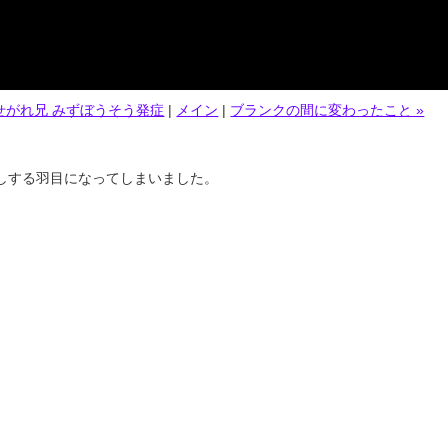
 せがれ兄 みずぼうそう発症
|
メイン
|
ブランクの間に変わったこと »
しする羽目になってしまいました。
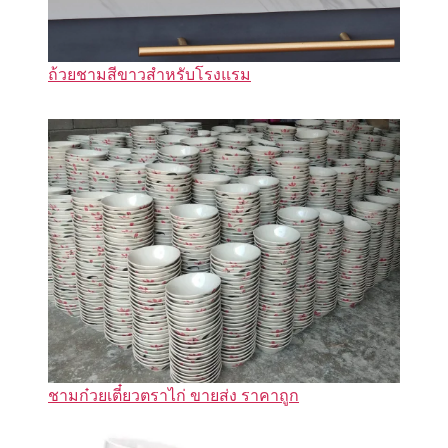
ถ้วยชามสีขาวสำหรับโรงแรม
ชามก๋วยเตี๋ยวตราไก่ ขายส่ง ราคาถูก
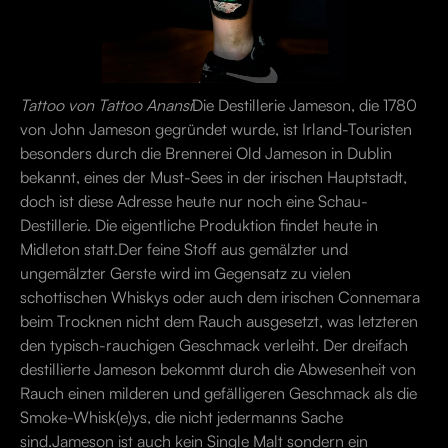
Tattoo von Tattoo Anansi
Die Destillerie Jameson, die 1780
von John Jameson gegründet wurde, ist Irland-Touristen
besonders durch die Brennerei Old Jameson in Dublin
bekannt, eines der Must-Sees in der irischen Hauptstadt,
doch ist diese Adresse heute nur noch eine Schau-
Destillerie. Die eigentliche Produktion findet heute in
Midleton statt.Der feine Stoff aus gemälzter und
ungemälzter Gerste wird im Gegensatz zu vielen
schottischen Whiskys oder auch dem irischen Connemara
beim Trocknen nicht dem Rauch ausgesetzt, was letzteren
den typisch-rauchigen Geschmack verleiht. Der dreifach
destillierte Jameson bekommt durch die Abwesenheit von
Rauch einen milderen und gefälligeren Geschmack als die
Smoke-Whisk(e)ys, die nicht jedermanns Sache
sind.Jameson ist auch kein Single Malt sondern ein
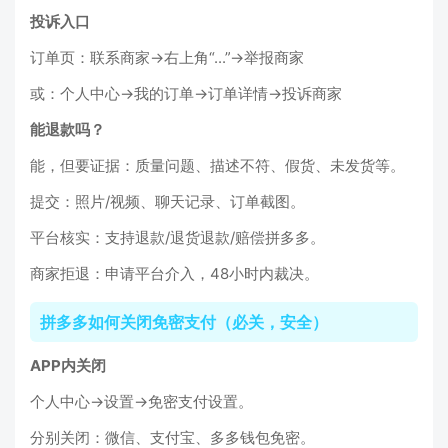
投诉入口
订单页：联系商家→右上角“...”→举报商家
或：个人中心→我的订单→订单详情→投诉商家
能退款吗？
能，但要证据：质量问题、描述不符、假货、未发货等。
提交：照片/视频、聊天记录、订单截图。
平台核实：支持退款/退货退款/赔偿拼多多。
商家拒退：申请平台介入，48小时内裁决。
拼多多如何关闭免密支付（必关，安全）
APP内关闭
个人中心→设置→免密支付设置。
分别关闭：微信、支付宝、多多钱包免密。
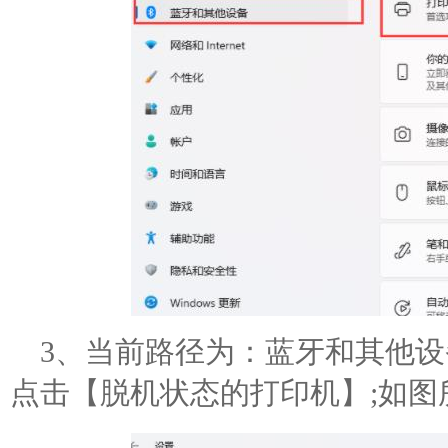
3、当前路径为：蓝牙和其他设
点击【脱机状态的打印机】;如图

*-*-*

Output the records exactly. Drop the images.

 せがれ兄 みずぼうそう発症
|
メイン
|
ブランクの間に変わったこと »
しする羽目になってしまいました。
ถ้วยชามสีขาวสำหรับโรงแรม
ชามก๋วยเตี๋ยวตราไก่ ขายส่ง ราคาถูก
Tattoo von Tattoo Anansi
Die Destillerie Jameson, die 1780
von John Jameson gegründet wurde, ist Irland-Touristen
besonders durch die Brennerei Old Jameson in Dublin
bekannt, eines der Must-Sees in der irischen Hauptstadt,
doch ist diese Adresse heute nur noch eine Schau-
Destillerie. Die eigentliche Produktion findet heute in
Midleton statt.Der feine Stoff aus gemälzter und
ungemälzter Gerste wird im Gegensatz zu vielen
schottischen Whiskys oder auch dem irischen Connemara
beim Trocknen nicht dem Rauch ausgesetzt, was letzteren
den typisch-rauchigen Geschmack verleiht. Der dreifach
destillierte Jameson bekommt durch die Abwesenheit von
Rauch einen milderen und gefälligeren Geschmack als die
Smoke-Whisk(e)ys, die nicht jedermanns Sache
sind.Jameson ist auch kein Single Malt sondern ein
投诉入口
订单页：联系商家→右上角“...”→举报商家
或：个人中心→我的订单→订单详情→投诉商家
能退款吗？
能，但要证据：质量问题、描述不符、假货、未发货等。
提交：照片/视频、聊天记录、订单截图。
平台核实：支持退款/退货退款/赔偿拼多多。
商家拒退：申请平台介入，48小时内裁决。
拼多多如何关闭免密支付（必关，安全）
APP内关闭
个人中心→设置→免密支付设置。
分别关闭：微信、支付宝、多多钱包免密。
3、当前路径为：蓝牙和其他设
点击【脱机状态的打印机】;如图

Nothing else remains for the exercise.